El cráneo

Pseudónimo: El último zarragón

Autor: Javier Caballero

Finalista


Aquel día, a pesar de que me había saltado en el móvil una alerta por tormentas, y me dolía ligeramente la rodilla izquierda, preparé la mochila, dejé una nota a mi mujer, y tiré por el camino de La Huerce hacia la sierra con intención de llegar al Prao Raso y volver antes de que la cosa se complicara.

El sol pegaba fuerte mientras ascendía, y el olor de las jaras era tan intenso que reberberaba en el aire, taponando mi nariz. Cerca de la Posición, advertí un grupo de corzas que descendían por la ladera entre las estepas y, embelesado, me paré unos segundos a contemplar el paisaje.

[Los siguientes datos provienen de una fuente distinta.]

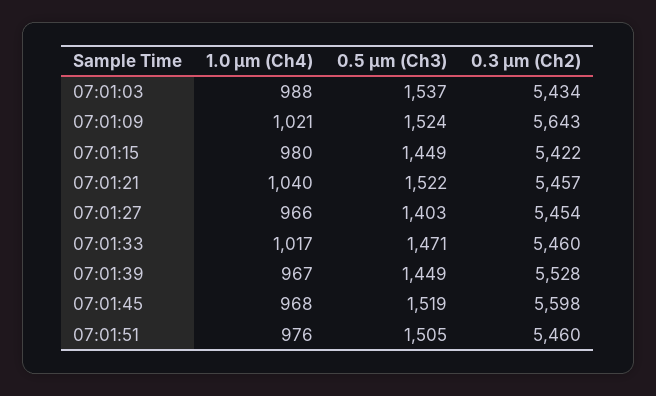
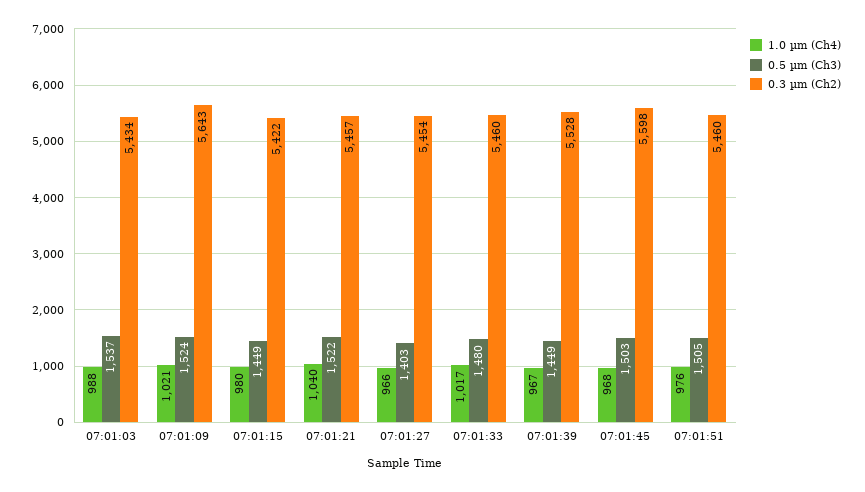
0.5 µm (Ch3), 07:01:33: 1471 -> 1480
0.5 µm (Ch3), 07:01:45: 1519 -> 1503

Una franja de nubes avanzaba desde el Ocejón y, en el Alto Rey, se unía a otro frente de cúmulos y nimbos.

Luego de marchar por las peñas del Rebollo y subir el Reventón, continué un trecho por la cuerda, vadeando el cinturón de brezos, los enormes riscos puntiagudos, los troncos quebrados, siguiendo la senda sinuosa que atraviesa el laberinto de pinos. La luz se entremetía entre las ramas y dibujaba geometrías extrañas: triángulos inverosímiles, círculos errantes, rostros y líneas que se entrecruzaban y desaparecían.

Antes de alcanzar el claro, empezaron a caer unas gotas voluminosas que rebotaban sobre los helechos y las piedras y engrosaban peligrosamente el cauce de los arroyos. De pronto, sonó un trueno y el cielo se oscureció. Recordé la vez que al abuelo Víctor y a mí nos cogió una ventisca regresando con las cabras, también cuando tuvimos que rescatar un choto que se había quedado atrapado en las turberas del Pelagallinas, y sentí el mismo estremecimiento interior. Los relámpagos iluminaban las copas de los árboles, y el agua se precipitaba por la pradera de manera imparable. Corrí a refugiarme. Sin embargo, resbalé en el barro y me torcí la rodilla. Arrastrándome como pude, conseguí meterme en un abrigo de roca.

No podía caminar. No tenía cobertura. Fue entonces cuando vi una forma blanca que asomaba en el suelo.

Al principio pensé que era una piedra de cuarzo, pero al desenterrarla un poco comprendí que se trataba de un cráneo humano. Ignorando el dolor y el miedo, limpié la tierra que lo cubría, me fijé en la placa de aluminio soldada en el lóbulo frontal, en la fisionomia singular de los colmillos, en la funda de oro y los empastes.

Descubrí con asombro que aquel cráneo me pertenecía, que era mi propia calavera la que me miraba, y, justo en ese instante, distinguí dos sombras atravesando la espesura y escuché el primer aullido de los lobos.